Taking a break from jiu-jitsu can be both physically and mentally difficult. Whether you’re recovering from an injury, had an inconvenient change in your work schedule, or have to prioritize personal issues over the gym, having to spend weeks or months away from your favorite hobby can come with a lot of emotional turmoil. If you’ve ever had to spend some time away from BJJ, you’ve probably dealt with a few of these internal conflicts:
1. You feel fat. Even if you aren’t. Lots of people do put on a bit of weight after spending a few weeks or months away from the mats, but unless the rest of your lifestyle drastically changes, you’re probably not as huge as you think you are. Still, the decrease in muscle mass can make you feel flabby, making you feel like a potato-shaped version of your former self.
2. You realize you may actually have anger issues. Hey, maybe you realized this before you started training. Either way, stepping away from the gym can make you realize just how much jiu-jitsu helps you release all that pent-up aggression. All those thoughts of wanting to strangle your boss or scream at the slow walkers on the sidewalk are totally normal… as long as you don’t act on them.
3. You feel like you’ve forgotten all your jiu-jitsu. What’s an armbar? Do you even know how to pass guard anymore? Would you die immediately in a street fight? Your technique will probably take a few classes to come back to its pre-hiatus level, but when you’re in the midst of a break, you may feel like you’ll never be good at jiu-jitsu again. Don’t worry, though — those day-one white belts won’t stand a chance against you once you’ve been back for a couple weeks.

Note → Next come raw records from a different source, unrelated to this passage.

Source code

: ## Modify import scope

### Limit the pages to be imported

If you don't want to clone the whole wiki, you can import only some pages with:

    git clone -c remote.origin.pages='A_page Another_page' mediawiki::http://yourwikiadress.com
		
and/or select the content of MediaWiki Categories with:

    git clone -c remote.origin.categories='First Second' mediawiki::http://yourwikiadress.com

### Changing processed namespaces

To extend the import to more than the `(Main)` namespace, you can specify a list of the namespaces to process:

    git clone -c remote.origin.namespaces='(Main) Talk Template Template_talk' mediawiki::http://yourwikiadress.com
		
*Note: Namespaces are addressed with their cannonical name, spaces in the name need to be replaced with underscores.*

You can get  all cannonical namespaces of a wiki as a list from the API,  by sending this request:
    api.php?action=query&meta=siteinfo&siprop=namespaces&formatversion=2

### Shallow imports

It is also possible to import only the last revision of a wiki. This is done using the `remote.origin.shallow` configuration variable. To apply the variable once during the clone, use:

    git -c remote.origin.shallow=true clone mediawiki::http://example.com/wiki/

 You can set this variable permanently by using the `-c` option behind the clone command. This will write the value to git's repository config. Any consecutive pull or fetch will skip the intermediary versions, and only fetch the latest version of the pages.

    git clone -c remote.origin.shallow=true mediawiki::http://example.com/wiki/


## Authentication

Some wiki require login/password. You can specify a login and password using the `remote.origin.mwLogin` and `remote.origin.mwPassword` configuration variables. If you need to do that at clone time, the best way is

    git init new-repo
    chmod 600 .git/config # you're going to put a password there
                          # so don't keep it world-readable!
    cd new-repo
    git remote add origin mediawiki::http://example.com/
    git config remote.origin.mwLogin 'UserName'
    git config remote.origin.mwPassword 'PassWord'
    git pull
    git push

4. All you can think about is training. To be fair, this may apply to you even when you’re training every chance you get. But it gets even worse when you can’t be on the mats. You shrimp your way out of bed, you do technical standups to get off the floor, anything you can to feel like you’re kind of training.
5. You get complacent. An object (or athlete) at rest tends to stay at rest, and if you’ve been resting for a while, well, it can be that much harder to get back into the rhythm of training consistently. When you’ve gotten comfortable spending your nights on the couch instead of at the gym and not waking up sore and tired every day, it’s easy to find excuses to skip training even after you’ve come back for your first class in a while. The internal battle between desperately wanting to train and desperately wanting not to train rages even more fiercely when you’ve had some time off.